3 Time Management Tips

July 07, 2022

For recent college graduates, one of the biggest challenges is managing the ambiguity of work schedules. In college, when you woke up on Monday, you had a nearly complete picture of your entire schedule from 9-5 that week. You knew when your classes were scheduled, when your extracurriculars had meetings, etc. That insight allowed you to easily schedule out the rest of your week, library sessions, group meetings, social activities, etc. Why can’t we approach our professional lives with similar advanced scheduling?

This can start with a daily approach to time management. As you wind down for the day, look at your schedule for the next day and consider three things:

1. What do I already have on my schedule and what time do I need to set aside to prepare for those calls/meetings?

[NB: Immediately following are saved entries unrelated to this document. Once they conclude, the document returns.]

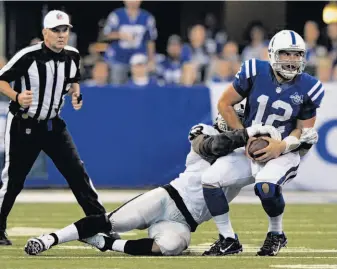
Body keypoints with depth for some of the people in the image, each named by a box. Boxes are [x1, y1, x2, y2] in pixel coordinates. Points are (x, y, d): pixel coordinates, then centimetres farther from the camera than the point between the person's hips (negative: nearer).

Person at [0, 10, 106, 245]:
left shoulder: (72, 56, -3)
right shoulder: (28, 56, -20)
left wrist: (76, 96, -4)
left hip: (53, 125, 4)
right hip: (23, 126, -4)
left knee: (77, 172, -4)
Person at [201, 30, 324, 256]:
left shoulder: (307, 89, -9)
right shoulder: (254, 72, -9)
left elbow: (304, 130, -1)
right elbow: (224, 104, 0)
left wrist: (282, 147, -20)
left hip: (283, 152, -3)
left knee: (266, 185, -34)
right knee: (210, 180, -16)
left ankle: (276, 235, -4)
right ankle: (228, 239, 3)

When you think about your schedule for the day, you need to consider more than just the exact time set aside for your meetings and calls. Set aside time before scheduled events, in order to prepare and otherwise ensure you put your best foot forward. In your early career, especially, you want to avoid booking events immediately before or after important meetings.

2. What critical tasks do I need to complete tomorrow? How much time is needed for them and when is best to pencil those into my schedule?

With scheduled events taking up a chunk of your time, it can be easy to lose track of your to-do list. I make sure to set aside time on my Outlook calendar, both daily and weekly, for the activities I need to take care of. For a sales rep, this could be putting an hour of prospecting on your schedule each day or setting aside time to check in with clients who have upcoming games.

(Tip: make sure to “show as free” on your calendar so these appointments don’t prevent others from booking time with you).

3. With the free time left on my schedule, what other activities/tasks can I pursue?

While there might not be time in the day to get “everything” done, we can certainly accomplish more if we manage our time better. This can be setting aside time for the long-term projects that are constantly pushed back because of higher priority tasks.

This is also an important way to set aside time to recharge and connect with your coworkers. Especially in sales roles where call metrics are so important, individuals might feel like they don’t have any extra time in their day – I promise you can make the time! At the Cubs we actually created a goal for our reps to take time to have lunch or coffee with individuals throughout the organization.

Remember that “failing to plan is planning to fail.” Taking time to schedule your day improves your effectiveness and will save you time in the long run.